## What needs to be done
Please copy the lines below, exactly as they are, from the one with "o renunciou ao" through the one with "felbontásban támogat a HONOR 200 Lite, van", and leave out the pictures.

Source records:

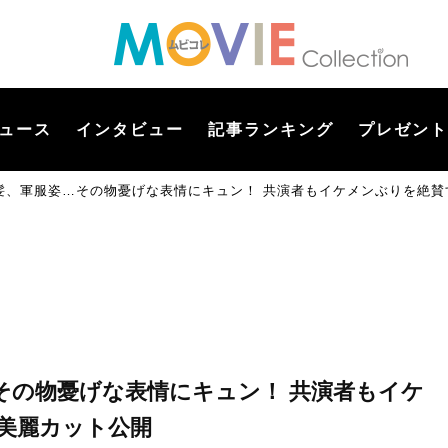
ュース
インタビュー
記事ランキング
プレゼント
髪、軍服姿…その物憂げな表情にキュン！ 共演者もイケメンぶりを絶賛
その物憂げな表情にキュン！ 共演者もイケ
美麗カット公開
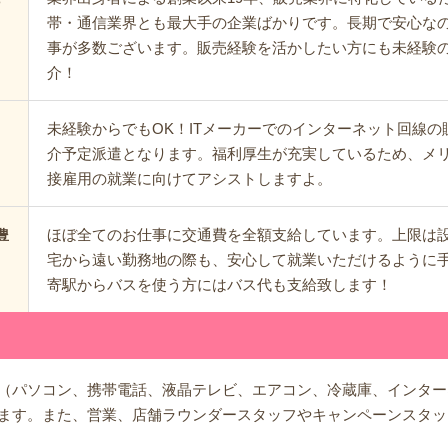
帯・通信業界とも最大手の企業ばかりです。長期で安心な
事が多数ございます。販売経験を活かしたい方にも未経験
介！
未経験からでもOK！ITメーカーでのインターネット回線
介予定派遣となります。福利厚生が充実しているため、メ
接雇用の就業に向けてアシストしますよ。
ほぼ全てのお仕事に交通費を全額支給しています。上限は
豊
宅から遠い勤務地の際も、安心して就業いただけるように
寄駅からバスを使う方にはバス代も支給致します！
（パソコン、携帯電話、液晶テレビ、エアコン、冷蔵庫、インター
ます。また、営業、店舗ラウンダースタッフやキャンペーンスタッ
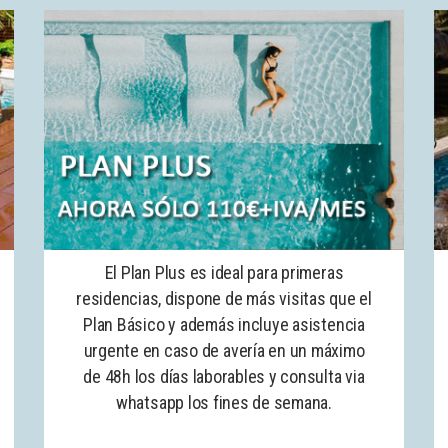
El Plan Plus es ideal para primeras
residencias, dispone de más visitas que el
Plan Básico y además incluye asistencia
urgente en caso de avería en un máximo
de 48h los días laborables y consulta via
whatsapp los fines de semana.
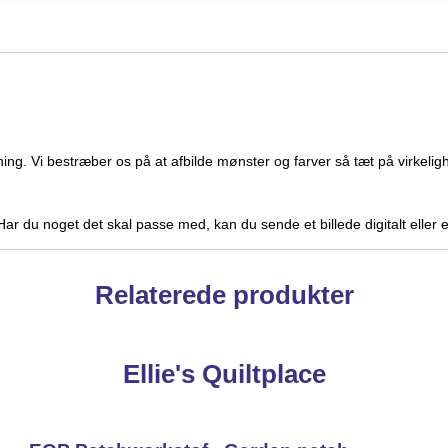
ning. Vi bestræber os på at afbilde mønster og farver så tæt på virk
. Har du noget det skal passe med, kan du sende et billede digitalt eller
Relaterede produkter
Ellie's Quiltplace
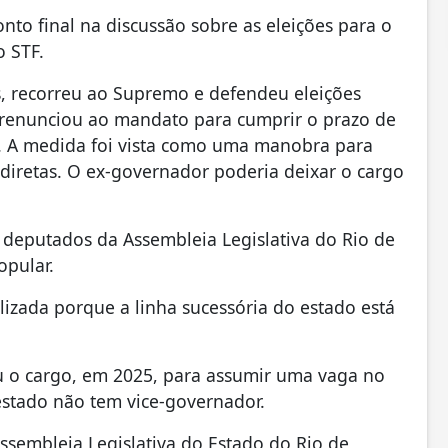
to final na discussão sobre as eleições para o
o STF.
, recorreu ao Supremo e defendeu eleições
o renunciou ao mandato para cumprir o prazo de
. A medida foi vista como uma manobra para
o diretas. O ex-governador poderia deixar o cargo
e deputados da Assembleia Legislativa do Rio de
popular.
izada porque a linha sucessória do estado está
 o cargo, em 2025, para assumir uma vaga no
 estado não tem vice-governador.
Assembleia Legislativa do Estado do Rio de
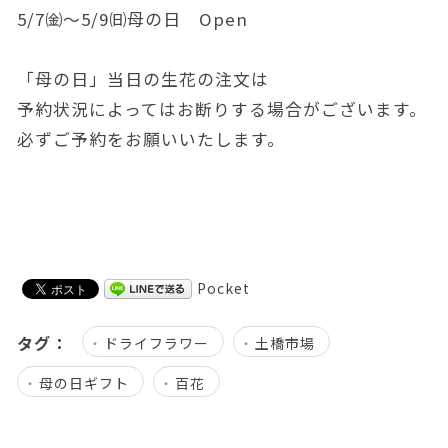
5/7㈮～5/9㈰母の日 Open
「母の日」当日の生花の注文は
予約状況によってはお断りする場合がございます。
必ずご予約をお願いいたします。
Pocket
タグ：
ドライフラワー
土橋市場
母の日ギフト
百花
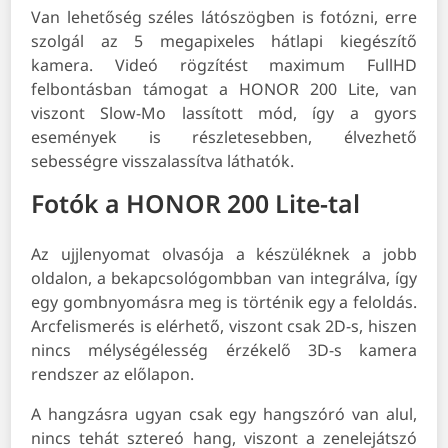
Van lehetőség széles látószögben is fotózni, erre
szolgál az 5 megapixeles hátlapi kiegészítő
kamera. Videó rögzítést maximum FullHD
felbontásban támogat a HONOR 200 Lite, van
viszont Slow-Mo lassított mód, így a gyors
események is részletesebben, élvezhető
sebességre visszalassítva láthatók.
Fotók a HONOR 200 Lite-tal
Az ujjlenyomat olvasója a készüléknek a jobb
oldalon, a bekapcsológombban van integrálva, így
egy gombnyomásra meg is történik egy a feloldás.
Arcfelismerés is elérhető, viszont csak 2D-s, hiszen
nincs mélységélesség érzékelő 3D-s kamera
rendszer az előlapon.
A hangzásra ugyan csak egy hangszóró van alul,
nincs tehát sztereó hang, viszont a zenelejátszó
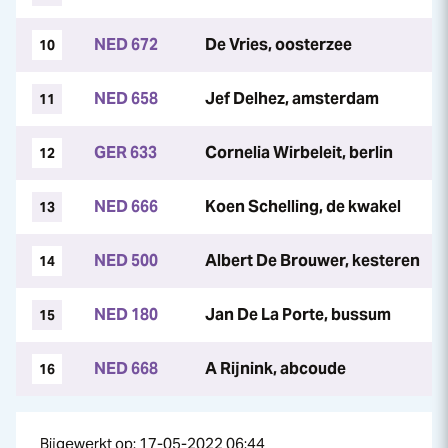
NED 672
De Vries, oosterzee
10
NED 658
Jef Delhez, amsterdam
11
GER 633
Cornelia Wirbeleit, berlin
12
NED 666
Koen Schelling, de kwakel
13
NED 500
Albert De Brouwer, kesteren
14
NED 180
Jan De La Porte, bussum
15
NED 668
A Rijnink, abcoude
16
Bijgewerkt op: 17-05-2022 06:44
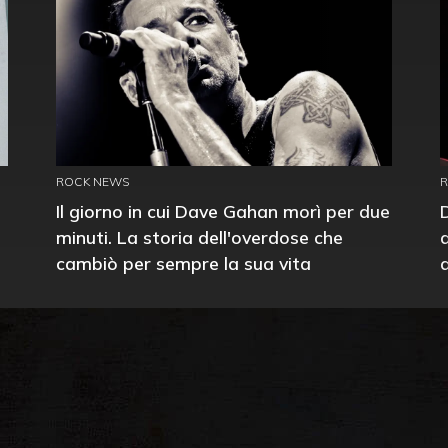
ROCK NEWS
Il giorno in cui Dave Gahan morì per due
minuti. La storia dell'overdose che
cambiò per sempre la sua vita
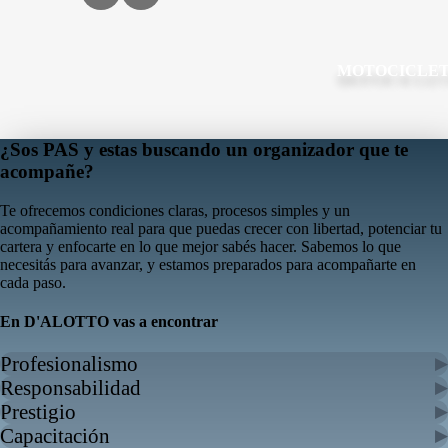
MOTOCICLE
¿Sos PAS y estas buscando un organizador que te
acompañe?
Te ofrecemos condiciones claras, procesos simples y un
acompañamiento real para que puedas crecer con libertad, potenciar tu
cartera y enfocarte en lo que mejor sabés hacer. Sabemos lo que
necesitás para avanzar, y estamos preparados para acompañarte en
cada paso.
En
D'ALOTTO
vas a encontrar
Profesionalismo
▶
Responsabilidad
▶
Prestigio
▶
Capacitación
▶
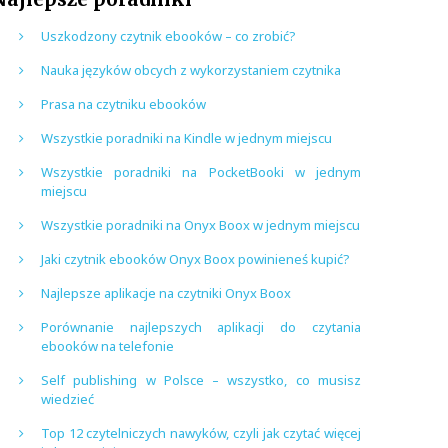
Uszkodzony czytnik ebooków – co zrobić?
Nauka języków obcych z wykorzystaniem czytnika
Prasa na czytniku ebooków
Wszystkie poradniki na Kindle w jednym miejscu
Wszystkie poradniki na PocketBooki w jednym
miejscu
Wszystkie poradniki na Onyx Boox w jednym miejscu
Jaki czytnik ebooków Onyx Boox powinieneś kupić?
Najlepsze aplikacje na czytniki Onyx Boox
Porównanie najlepszych aplikacji do czytania
ebooków na telefonie
Self publishing w Polsce – wszystko, co musisz
wiedzieć
Top 12 czytelniczych nawyków, czyli jak czytać więcej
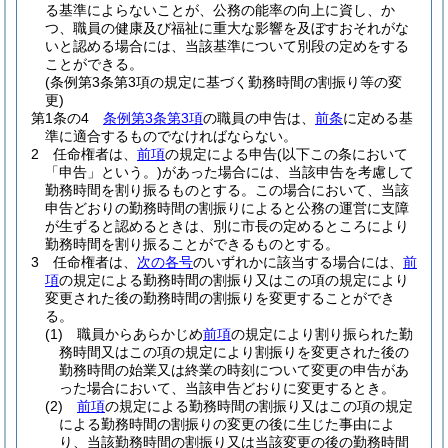
る基準によらないことが、公務の能率の向上に資し、か
つ、職員の健康及び福祉に重大な影響を及ぼすおそれがな
いと認める場合には、当該基準について別段の定めをする
ことができる。
(条例第3条第3項の規定に基づく勤務時間の割振り等の変
更)
第1条の4
条例第3条第3項
の職員の申告は、
前条
に定める基
準に適合するものでなければならない。
2
任命権者は、
前項
の規定による申告
(以下この条において
「申告」という。)
があった場合には、当該申告を考慮して
勤務時間を割り振るものとする。
この場合において、当該
申告どおりの勤務時間の割振りによると公務の運営に支障
が生ずると認めるときは、別に市長の定めるところにより
勤務時間を割り振ることができるものとする。
3
任命権者は、
次の各号
のいずれかに該当する場合には、
前
項
の規定による勤務時間の割振り又はこの項の規定により
変更された後の勤務時間の割振りを変更することができ
る。
(1)
職員からあらかじめ
前項
の規定により割り振られた勤
務時間又はこの項の規定により割振りを変更された後の
勤務時間の始業又は終業の時刻について変更の申告があ
った場合において、当該申告どおりに変更するとき。
(2)
前項
の規定による勤務時間の割振り又はこの項の規定
による勤務時間の割振りの変更の後に生じた事由によ
り、当該勤務時間の割振り又は当該変更の後の勤務時間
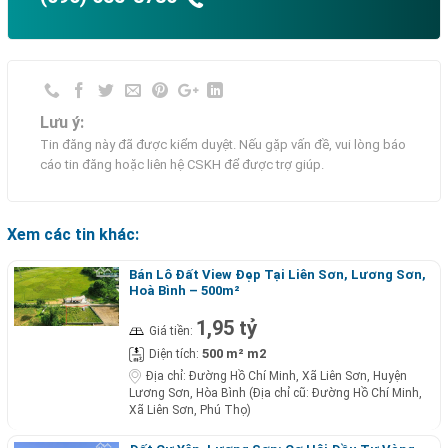
Lưu ý:
Tin đăng này đã được kiểm duyệt. Nếu gặp vấn đề, vui lòng báo
cáo tin đăng hoặc liên hệ CSKH để được trợ giúp.
Xem các tin khác:
Bán Lô Đất View Đẹp Tại Liên Sơn, Lương Sơn,
Hoà Bình – 500m²
1,95 tỷ
Giá tiền:
500 m² m2
Diện tích:
Địa chỉ:
Đường Hồ Chí Minh, Xã Liên Sơn, Huyện
Lương Sơn, Hòa Bình (Địa chỉ cũ: Đường Hồ Chí Minh,
Xã Liên Sơn, Phú Thọ)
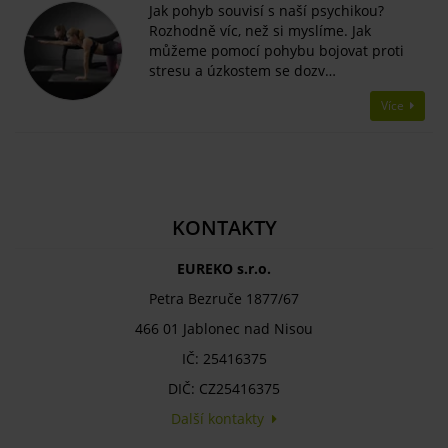
Jak pohyb souvisí s naší psychikou?
Rozhodně víc, než si myslíme. Jak
můžeme pomocí pohybu bojovat proti
stresu a úzkostem se dozv…
Více
KONTAKTY
EUREKO s.r.o.
Petra Bezruče 1877/67
466 01 Jablonec nad Nisou
IČ: 25416375
DIČ: CZ25416375
Další kontakty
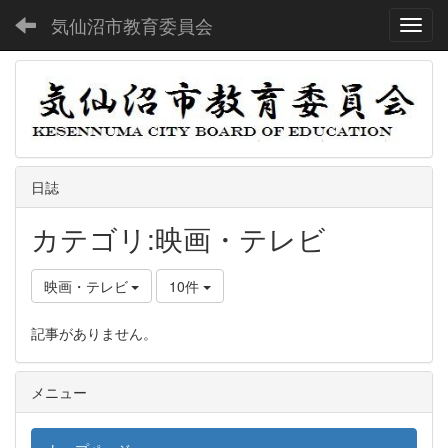
気仙沼市教育委員会
Toggl
日誌
カテゴリ:映画・テレビ
映画・テレビ
10件
記事がありません。
メニュー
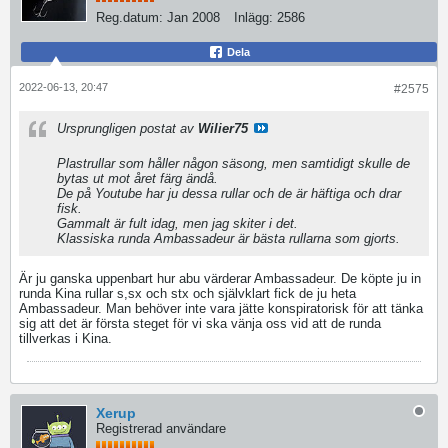
Reg.datum:
Jan 2008
Inlägg:
2586
Dela
2022-06-13, 20:47
#2575
Ursprungligen postat av
Wilier75
Plastrullar som håller någon säsong, men samtidigt skulle de
bytas ut mot året färg ändå.
De på Youtube har ju dessa rullar och de är häftiga och drar
fisk.
Gammalt är fult idag, men jag skiter i det.
Klassiska runda Ambassadeur är bästa rullarna som gjorts.
Är ju ganska uppenbart hur abu värderar Ambassadeur. De köpte ju in
runda Kina rullar s,sx och stx och självklart fick de ju heta
Ambassadeur. Man behöver inte vara jätte konspiratorisk för att tänka
sig att det är första steget för vi ska vänja oss vid att de runda
tillverkas i Kina.
Xerup
Registrerad användare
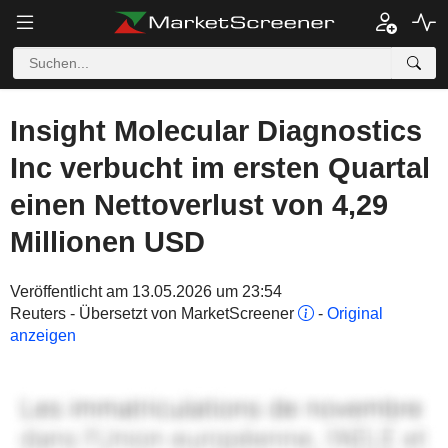
Insight Molecular Diagnostics
Inc verbucht im ersten Quartal
einen Nettoverlust von 4,29
Millionen USD
Veröffentlicht am 13.05.2026 um 23:54
Reuters - Übersetzt von MarketScreener
-
Original
anzeigen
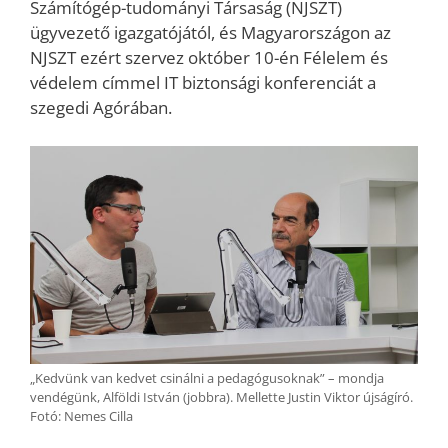
Számítógép-tudományi Társaság (NJSZT)
ügyvezető igazgatójától, és Magyarországon az
NJSZT ezért szervez október 10-én Félelem és
védelem címmel IT biztonsági konferenciát a
szegedi Agórában.
„Kedvünk van kedvet csinálni a pedagógusoknak” – mondja
vendégünk, Alföldi István (jobbra). Mellette Justin Viktor újságíró.
Fotó: Nemes Cilla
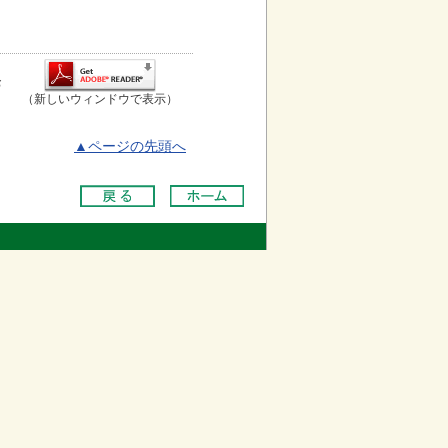
お
（新しいウィンドウで表示）
▲ページの先頭へ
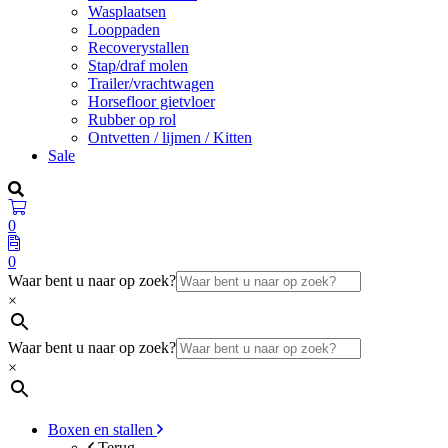
Wasplaatsen
Looppaden
Recoverystallen
Stap/draf molen
Trailer/vrachtwagen
Horsefloor gietvloer
Rubber op rol
Ontvetten / lijmen / Kitten
Sale
0
0
Waar bent u naar op zoek?
×
Waar bent u naar op zoek?
×
Boxen en stallen
Terug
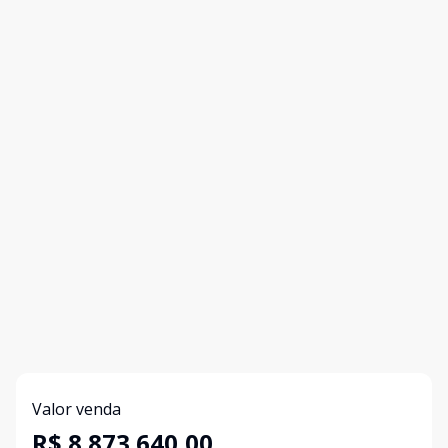
Valor venda
R$ 8.873.640,00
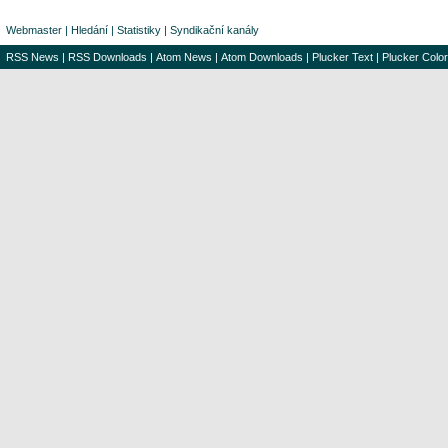
Webmaster
|
Hledání
|
Statistiky
|
Syndikační kanály
RSS News
|
RSS Downloads
|
Atom News
|
Atom Downloads
|
Plucker Text
|
Plucker Color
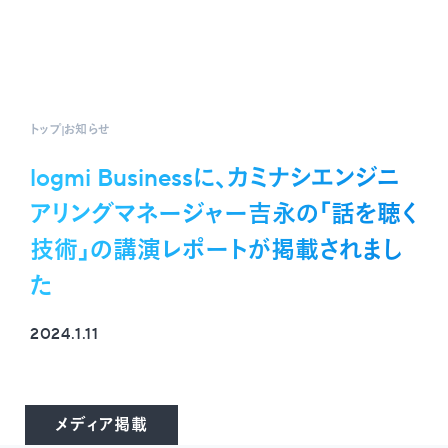
トップ
お知らせ
logmi Businessに、カミナシエンジニ
アリングマネージャー吉永の「話を聴く
技術」の講演レポートが掲載されまし
た
2024.1.11
メディア掲載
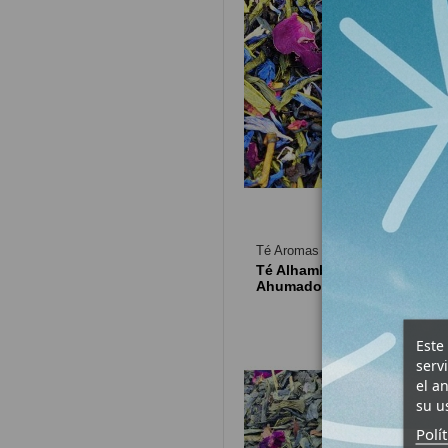
Té Aromas de Al Andalus
Té Alhambra Imperial
Ahumado
Este
serv
el a
su u
Polí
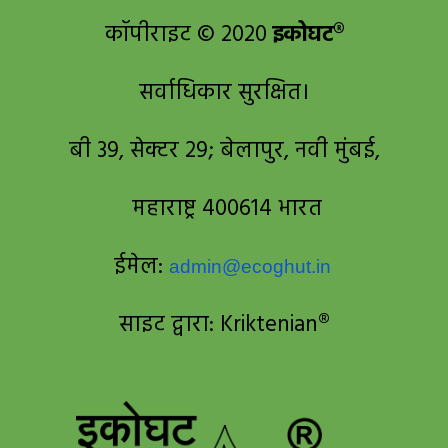
कॉपीराइट © 2020
इकोघट®
सर्वाधिकार सुरक्षित।
बी 39, सेक्टर 29; बेलापुर, नवी मुंबई,
महाराष्ट्र 400614 भारत
ईमेल:
admin@ecoghut.in
साइट द्वारा: Krikten
ian®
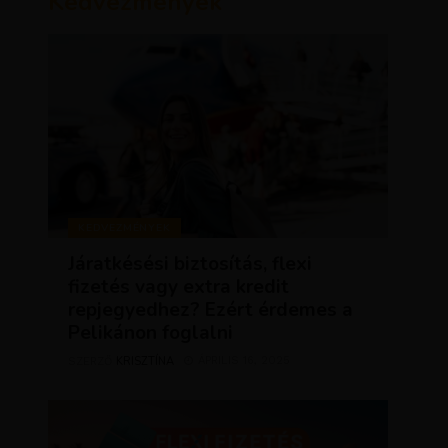
Kedvezmények
KEDVEZMÉNYEK
Járatkésési biztosítás, flexi
fizetés vagy extra kredit
repjegyedhez? Ezért érdemes a
Pelikánon foglalni
KRISZTÍNA
ÁPRILIS 16, 2025
SZERZŐ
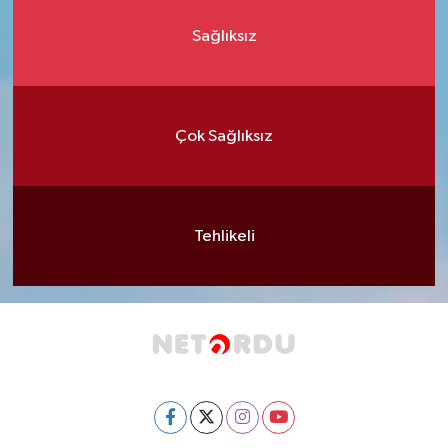
Sağlıksız
Çok Sağlıksız
Tehlikeli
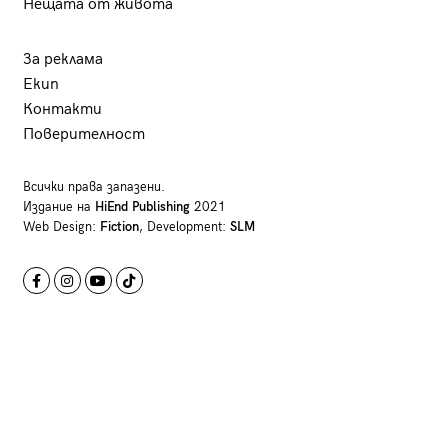
Нещата от живота
За реклама
Екип
Контакти
Поверителност
Всички права запазени.
Издание на
HiEnd Publishing
2021
Web Design:
Fiction
, Development:
SLM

## Task response
o renunciou ao mandato para cumprir o prazo de
. A medida foi vista como uma manobra para
o diretas. O ex-governador poderia deixar o cargo
e deputados da Assembleia Legislativa do Rio de
popular.
izada porque a linha sucessória do estado está
 o cargo, em 2025, para assumir uma vaga no
 estado não tem vice-governador.
Assembleia Legislativa do Estado do Rio de
5/7㈮～5/9㈰母の日 Open
「母の日」当日の生花の注文は
予約状況によってはお断りする場合がございます。
必ずご予約をお願いいたします。
Pocket
タグ：
ドライフラワー
土橋市場
母の日ギフト
百花
Van lehetőség széles látószögben is fotózni, erre
szolgál az 5 megapixeles hátlapi kiegészítő
kamera. Videó rögzítést maximum FullHD
felbontásban támogat a HONOR 200 Lite, van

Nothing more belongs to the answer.